As we drove down to Iberville we got lost, as usual! The shelter was in a community center, like the one in Erwinville (wed figured out at this point that we were only going to be sent to places that ended in ville). But this place was bigger. It was also organized to the point of seeming obsessively so. Clothing was laid out on the bleachers that were upstairs on one side of the large main room where cots were set up, and organized according to gender, type, and size. The area was chained off so that people needed to be admitted by one of the Dow volunteers who were in charge. There were announcements over the loudspeaker about events in the shelter (various support groups, after-school homework help, etc.). It felt regimented to us and when we met the ARC mental health worker Mike and the others in charge, we were troubled. Mike looked at us and said You look so fresh! How long have you been here? When we told him this was Day 6, he looked puzzled and said that it was his 6th day as well. He looked exhausted and manic. He hadnt slept more than a few hours a night and was clearly not taking care of himself. And neither were the others. They talked about the shelter residents as though they belonged to them, and boundaries were blurred. They took pictures of them, which we were expressly forbidden to do, and talked about emailing them. Mike had adopted” 2 shelter families. They were rescuers. Control was the operative word and we saw it everywhere. It was a hierarchical operation and volunteers would wait around doing nothing until told what to do by Mike or another of the 3 or 4 staff who were in charge.
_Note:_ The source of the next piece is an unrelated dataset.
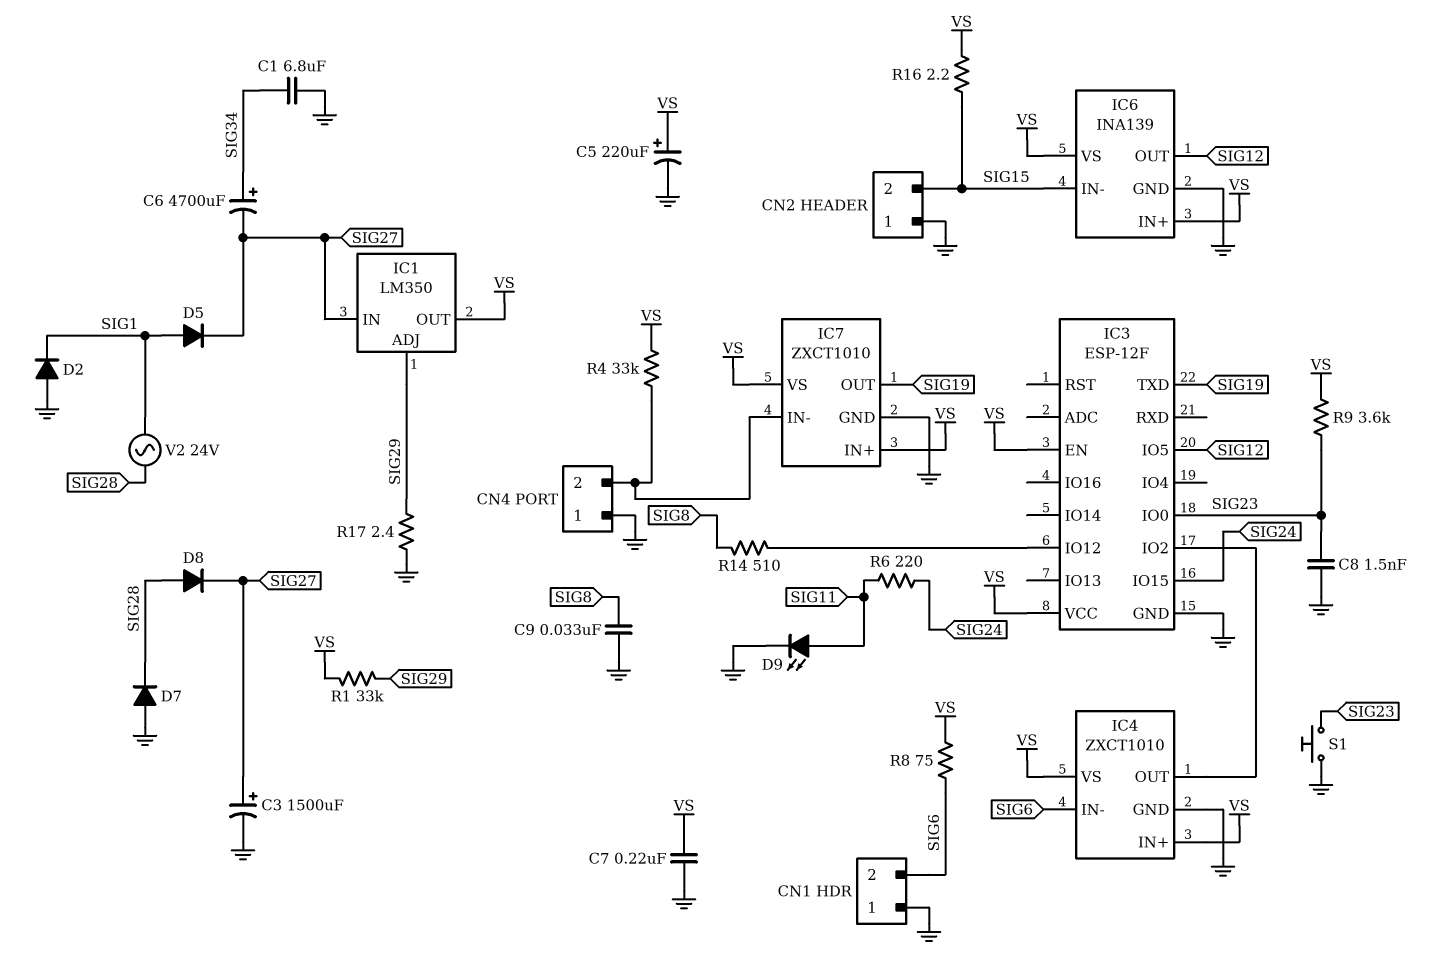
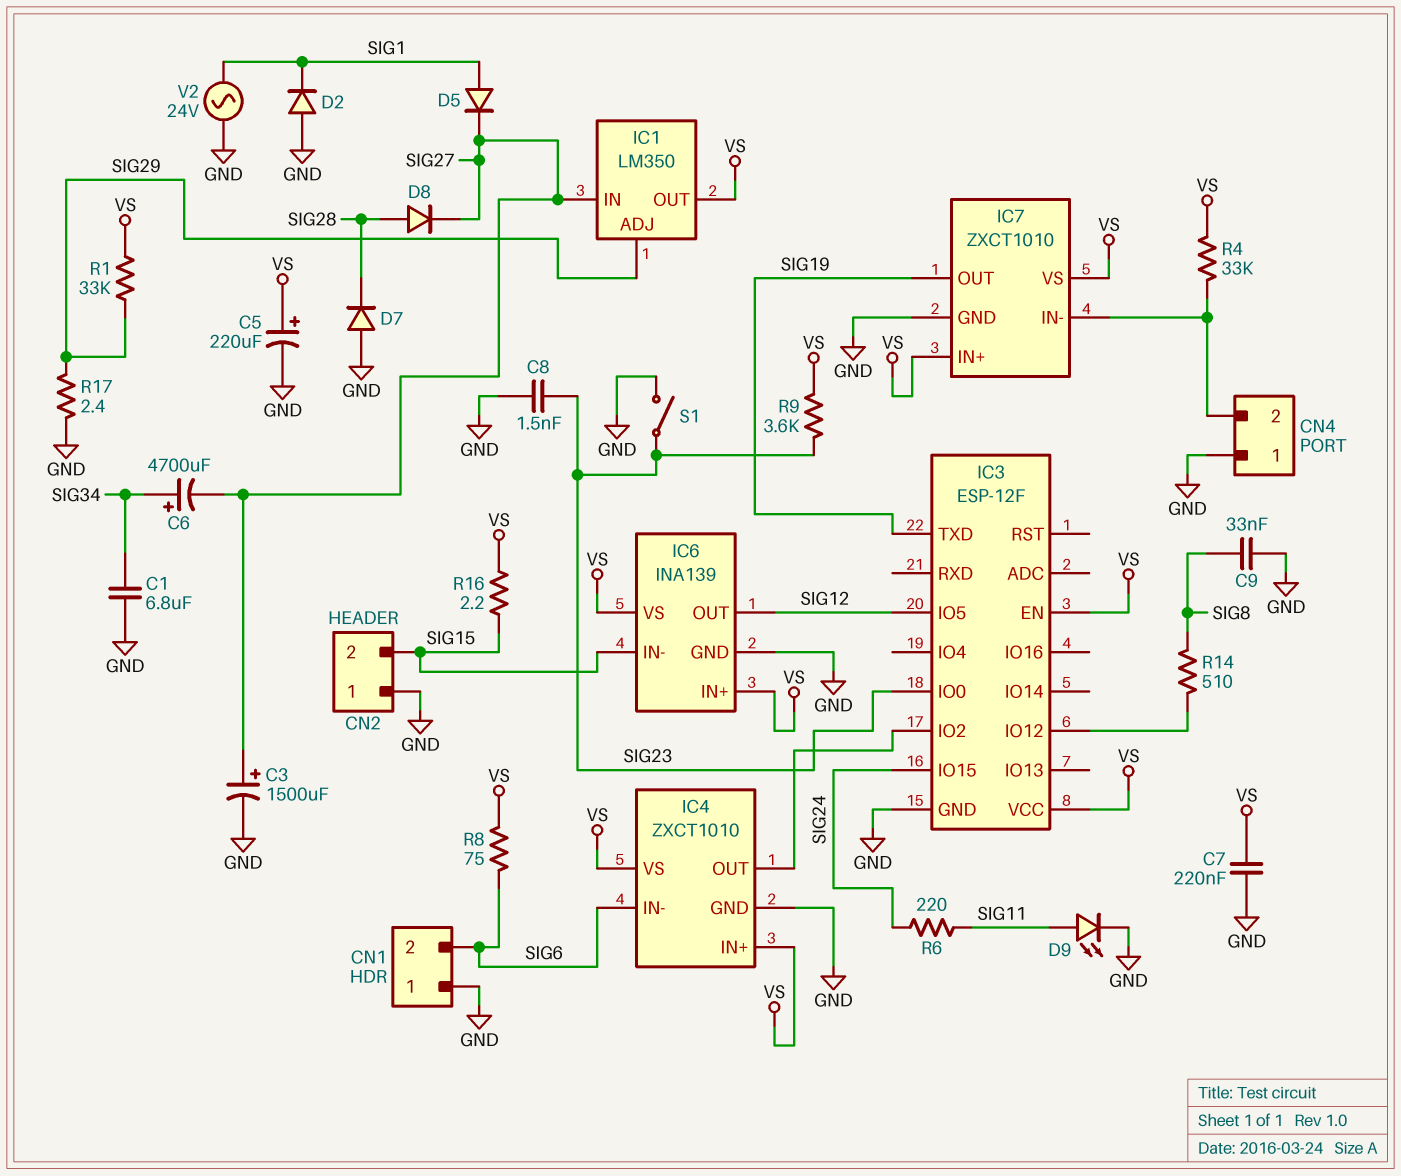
S1: button (GND, SIG23) -> switch (GND, SIG23)
V2: AC 24V (SIG1, SIG28) -> AC 24V (GND, SIG1)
There was a sort of revival going on. We were told it was intended to lift everyones spirits because the shelter was closing on Saturday and the residents would be moved again. But it felt bizarre to me, especially when the preacher looked over at me, pointed his finger, and yelled Sing! Sing! Of course, I didnt, but many were singing and clapping. I thought This is a cult and wanted to get out of there. We did some work. I helped a large family shop in the clothing area and that gave me a good way to talk to them about how they were doing. Sally, one of the women in the family, had invited all her relatives to come to her home before Katrina hit. She ended up with 27 people living in her house because those she invited invited their friends. She was extremely stressed and tired, so I spent a lot of time talking with her. But by about 3pm wed all had enough and decided to leave and decided to tell Margaret we didnt want to go back.
Margaret called and said she wanted us to come to HQ between 8:30-9am the following morning, and that she was probably going to split our team in two and add newcomers to each group. We needed Dons Bloody Marys that night.
The next morning we were miraculously on time because we didnt get lost and the traffic was relatively light. Margaret said we were all going to New Orleans, but to 2 different sections: one team to Harvey and one to Hahnville (that ville again!). We were to follow the ERVs (the vehicles that volunteers made food in and distributed it on the streets and at community centers) and to talk to people at the kitchens. As it happened, as soon as we got to NOLA, the ERV assignments were dropped in favor of people going to St. Bernard, which had been devastated and was now beginning to allow people to come back and look at their homes (or former homes). I thought a lot about the Noland family while that was happening.
So, the teams became Joan, Kathy, and Anne, and me, Becky, and Ted. I was so upset I started crying. The level of my distress surprised me, but we were all upset. We were a TEA, or an EAM-not a TEAM anymore. I took Margaret outside to have a cigarette and asked whether it wouldnt make more sense to put 2 experienced people with each newcomer. She was friendly and nice, but said no it wouldnt because Becky and Ted would feel more comfortable if they stayed together-and that was that.